Jack’s cell phone buzzed, and then Dennis Paull was speaking rapidly and tensely in his ear. He strode down the hall, away from Naomi and McKinsey, who had appeared.
“A new position?” Jack said after a moment. “Is Crawford kicking you out?”
“Not exactly.” Paull further explained the changes. “You’re coming with me, Jack. I’m pulling all the details together. At midnight you and I are going to fly to Macedonia, then trek west into the mountains to a shithole called Tetovo, where we will terminate this sonuvabitch Arian Xhafa.”

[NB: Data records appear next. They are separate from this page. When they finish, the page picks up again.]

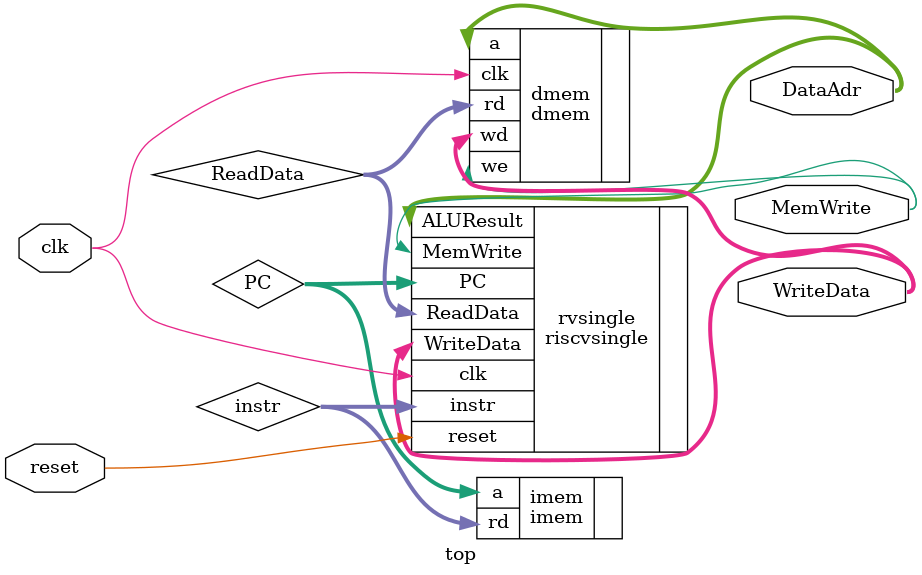
<source format=sv>
module top
    (
        input   logic           clk, reset,
        output  logic [31:0]    WriteData, DataAdr,
        output  logic           MemWrite
    );
    
    logic [31:0] PC, instr, ReadData;
    
    //  instantiate processor and memories
    riscvsingle rvsingle(.clk, .reset, .PC, .instr,
                        .MemWrite, .ALUResult(DataAdr), .WriteData, .ReadData);
    imem imem(.a(PC), .rd(instr));
    dmem dmem(.clk, .we(MemWrite), .a(DataAdr), .wd(WriteData), .rd(ReadData));
endmodule

</source>
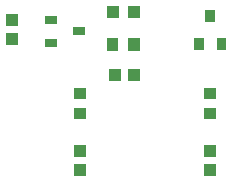
<source format=gtp>
G04 Layer: TopPasteMaskLayer*
G04 EasyEDA v6.5.1, 2022-03-27 00:49:21*
G04 a67cddfb3fce44daa9051d46cbbcc19f,10*
G04 Gerber Generator version 0.2*
G04 Scale: 100 percent, Rotated: No, Reflected: No *
G04 Dimensions in millimeters *
G04 leading zeros omitted , absolute positions ,4 integer and 5 decimal *
%FSLAX45Y45*%
%MOMM*%

%ADD12R,1.1000X1.0000*%
%ADD14R,1.0000X1.1000*%
%ADD16R,1.0000X0.8000*%

%LPD*%
D12*
G01*
X1006414Y1220231D03*
G01*
X1006414Y1380225D03*
G01*
X2682814Y115331D03*
G01*
X2682814Y275325D03*
G36*
X1528008Y807890D02*
G01*
X1628007Y807890D01*
X1628007Y717897D01*
X1528008Y717897D01*
G37*
G36*
X1528008Y637890D02*
G01*
X1628007Y637890D01*
X1628007Y547898D01*
X1528008Y547898D01*
G37*
G36*
X2632908Y807890D02*
G01*
X2732907Y807890D01*
X2732907Y717897D01*
X2632908Y717897D01*
G37*
G36*
X2632908Y637890D02*
G01*
X2732907Y637890D01*
X2732907Y547898D01*
X2632908Y547898D01*
G37*
D14*
G01*
X1878990Y919200D03*
G01*
X2039010Y919200D03*
D12*
G01*
X1578000Y115290D03*
G01*
X1578000Y275285D03*
G36*
X2547907Y1230215D02*
G01*
X2627917Y1230215D01*
X2627917Y1130216D01*
X2547907Y1130216D01*
G37*
G36*
X2737899Y1230215D02*
G01*
X2817909Y1230215D01*
X2817909Y1130216D01*
X2737899Y1130216D01*
G37*
G36*
X2641379Y1470215D02*
G01*
X2721389Y1470215D01*
X2721389Y1370215D01*
X2641379Y1370215D01*
G37*
D16*
G01*
X1331010Y1382496D03*
G01*
X1331010Y1192504D03*
G01*
X1571015Y1289024D03*
G36*
X1806310Y1228204D02*
G01*
X1906310Y1228204D01*
X1906310Y1118201D01*
X1806310Y1118201D01*
G37*
G36*
X1986320Y1228204D02*
G01*
X2086320Y1228204D01*
X2086320Y1118201D01*
X1986320Y1118201D01*
G37*
D14*
G01*
X2036318Y1452600D03*
G01*
X1856308Y1452600D03*
M02*

</source>
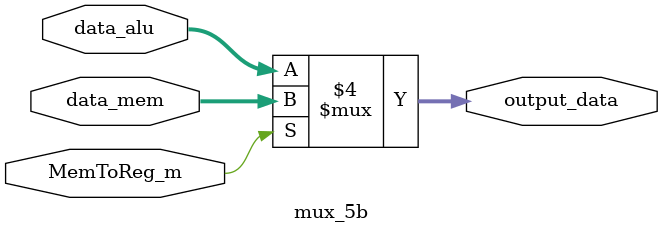
<source format=v>
module mux_5b(
    input [4:0] data_mem,
    input [4:0] data_alu,
    input MemToReg_m,
    output reg [4:0] output_data
);

always @(*)
begin
    if (MemToReg_m == 1)
        output_data = data_mem;
    else
        output_data = data_alu;
end

endmodule


</source>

Jack bit back a protest. Though Paull had made it clear that he was sympathetic to Alli’s plight, Jack suspected he’d simply argue that there were other people—Naomi Wilde chief among them—who were perfectly adequate to being Alli’s advocate. Besides, in Harrison Jenkins she had one of the most savvy criminal attorneys on the planet. Jack could hear him now: Forget it, Alli’s in good hands. The trouble was, that was only half true. No one knew Alli the way he did, and she wasn’t about to open up to anyone else, Naomi included. And keeping silent wouldn’t help her cause one iota.
Instead, he said, “Just like that? From what you’ve told me he’s exceptionally well defended and well armed. He won’t be easy to kill.”
Paull laughed. “I may have spent the last several years behind a desk, Jack, but believe me when I tell you that I still have a trick or two up my sleeve.”